Here a dark box get’s created bottom-right of the final image locations and get’s blurred. This simulates a shadow. Then the image get’s placed on top of it.

Constants

lib.shadowIntensity = #999999

Setup

tt_content.image.20.1.file >
tt_content.image.20.1.file = GIFBUILDER
tt_content.image.20.1.file {
  XY = [10.w]+20,[10.h]+20
  # The background color of the image/content
  backColor = #ffffff

  # Create a "dummy" image from the real image which is 20 pixel
  # smaller than the set width.
  10 = IMAGE
  10 {
    file {
      import.current = 1
      width {
        stdWrap = 1
        stdWrap.field = imagewidth
        stdWrap.wrap = |-20
        prioriCalc = intval
      }
    }
    offset = 10,10
  }
  # Draw a black/gray box over the dummy image
  20 = BOX
  20 {
    dimensions = 10,10,[10.w],[10.h]
    # You have to set lib.shadowIntensity in your constants.
    color = {$lib.shadowIntensity}
  }

  # Blur the black box
  30 = EFFECT
  30.value = blur=99 |
  #   Blur again if required (wider blurred edge/shadow)
  #   31 < .30

  # Put the image on top again at a slightly more left top position.
  50 < .10
  50.offset = 5,5
}

Result

Here the result of the blur method. It looks quite good.

Variant 2

Notes

The latter method should give better results in case you do not need to blend a specific background image in.

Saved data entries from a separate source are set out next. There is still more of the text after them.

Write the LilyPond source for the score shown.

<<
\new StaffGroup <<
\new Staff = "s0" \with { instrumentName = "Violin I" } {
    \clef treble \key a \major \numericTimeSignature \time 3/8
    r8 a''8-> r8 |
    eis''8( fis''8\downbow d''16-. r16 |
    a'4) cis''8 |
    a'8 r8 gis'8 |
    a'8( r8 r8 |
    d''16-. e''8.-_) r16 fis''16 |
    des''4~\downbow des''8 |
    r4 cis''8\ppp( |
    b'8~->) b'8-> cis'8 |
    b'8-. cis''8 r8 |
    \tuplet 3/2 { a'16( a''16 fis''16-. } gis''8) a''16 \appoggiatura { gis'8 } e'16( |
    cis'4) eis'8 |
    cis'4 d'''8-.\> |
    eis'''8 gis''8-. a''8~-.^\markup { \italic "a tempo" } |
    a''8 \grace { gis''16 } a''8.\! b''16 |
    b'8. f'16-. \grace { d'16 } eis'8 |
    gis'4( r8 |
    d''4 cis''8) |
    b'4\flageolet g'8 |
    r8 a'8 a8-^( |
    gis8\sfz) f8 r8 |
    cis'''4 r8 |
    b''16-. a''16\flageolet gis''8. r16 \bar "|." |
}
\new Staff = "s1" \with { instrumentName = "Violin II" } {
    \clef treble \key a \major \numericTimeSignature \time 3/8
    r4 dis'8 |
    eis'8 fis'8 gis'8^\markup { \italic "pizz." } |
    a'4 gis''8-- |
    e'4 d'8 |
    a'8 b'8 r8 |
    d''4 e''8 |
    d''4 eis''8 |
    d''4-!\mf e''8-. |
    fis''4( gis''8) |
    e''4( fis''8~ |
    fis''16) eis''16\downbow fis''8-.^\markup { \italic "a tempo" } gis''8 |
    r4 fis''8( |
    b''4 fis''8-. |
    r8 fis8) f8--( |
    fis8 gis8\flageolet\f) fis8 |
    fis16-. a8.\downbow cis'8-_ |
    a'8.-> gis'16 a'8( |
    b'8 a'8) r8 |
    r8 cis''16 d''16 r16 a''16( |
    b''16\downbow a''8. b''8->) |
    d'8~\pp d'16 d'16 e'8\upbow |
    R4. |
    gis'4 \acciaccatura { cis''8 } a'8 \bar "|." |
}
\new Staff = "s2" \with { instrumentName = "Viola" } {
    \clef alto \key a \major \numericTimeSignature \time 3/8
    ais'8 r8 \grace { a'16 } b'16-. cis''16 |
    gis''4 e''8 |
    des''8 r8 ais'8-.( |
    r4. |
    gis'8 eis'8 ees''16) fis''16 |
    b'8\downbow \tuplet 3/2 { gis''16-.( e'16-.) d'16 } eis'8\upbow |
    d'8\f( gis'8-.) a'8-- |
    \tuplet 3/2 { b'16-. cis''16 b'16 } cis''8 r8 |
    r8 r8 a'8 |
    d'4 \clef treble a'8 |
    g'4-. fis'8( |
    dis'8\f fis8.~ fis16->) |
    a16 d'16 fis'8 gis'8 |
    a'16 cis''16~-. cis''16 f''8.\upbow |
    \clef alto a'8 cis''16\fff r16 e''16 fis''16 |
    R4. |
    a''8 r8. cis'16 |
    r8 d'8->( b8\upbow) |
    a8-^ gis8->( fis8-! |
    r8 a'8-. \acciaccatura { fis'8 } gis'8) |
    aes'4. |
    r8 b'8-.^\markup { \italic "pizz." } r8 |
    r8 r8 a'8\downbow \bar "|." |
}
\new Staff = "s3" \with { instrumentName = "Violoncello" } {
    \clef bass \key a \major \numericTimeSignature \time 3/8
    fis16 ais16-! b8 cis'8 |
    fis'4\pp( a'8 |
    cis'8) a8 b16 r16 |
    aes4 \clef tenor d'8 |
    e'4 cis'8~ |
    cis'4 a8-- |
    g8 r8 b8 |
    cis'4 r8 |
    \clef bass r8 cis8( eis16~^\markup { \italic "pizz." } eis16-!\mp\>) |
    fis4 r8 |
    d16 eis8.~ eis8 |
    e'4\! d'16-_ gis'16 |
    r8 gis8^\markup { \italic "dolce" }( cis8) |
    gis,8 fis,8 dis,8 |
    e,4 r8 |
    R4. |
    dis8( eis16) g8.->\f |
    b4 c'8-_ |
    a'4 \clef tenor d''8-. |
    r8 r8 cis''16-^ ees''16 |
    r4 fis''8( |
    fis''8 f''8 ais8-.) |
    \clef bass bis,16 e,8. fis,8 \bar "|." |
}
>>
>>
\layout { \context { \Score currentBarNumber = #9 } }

You can Adjust the blur=99 value to lower values to get smaller blurred edges. Or you can additionally blur multiple times which will give a wider blurred/shadow area.

You can change the color set via lib.shadowIntensity Constant to lower values (more black) to get more intense shadows or to a lighter value for lighter shadows.

Quality

If you find that a GIFBUILDER objects’ quality is too poor for your needs, here are some suggestions made on 06.02.21 on the T3 Dev list by JoH that should enable you to create much better quality images:

  • To get best results you should always set [GFX][gdlib_png]=1 in the Install Tool. Otherwise all internal operations will be done with GIF which only supports 256 colors. As soon as this option is set, all image operations are done internally with PNG images but still using 256 colors. This is due to the fact that PNG had to be used as a replacement for the patented GIF format a few years ago.
  • Never use JPG or GIF as source files for the GIFBUILDER - they always contain artefacts that will be multiplied by the rendering process - use uncompressed TIF or maybe even AI files instead.
  • Render the images twice the size of the original output size and then use the SCALE function in GIFBUILDER as the last object in the list to scale them down to the desired size. (Will render fonts with anti-aliasing even without the niceText property of the GIFBUILDER TEXT object enabled as a side effect).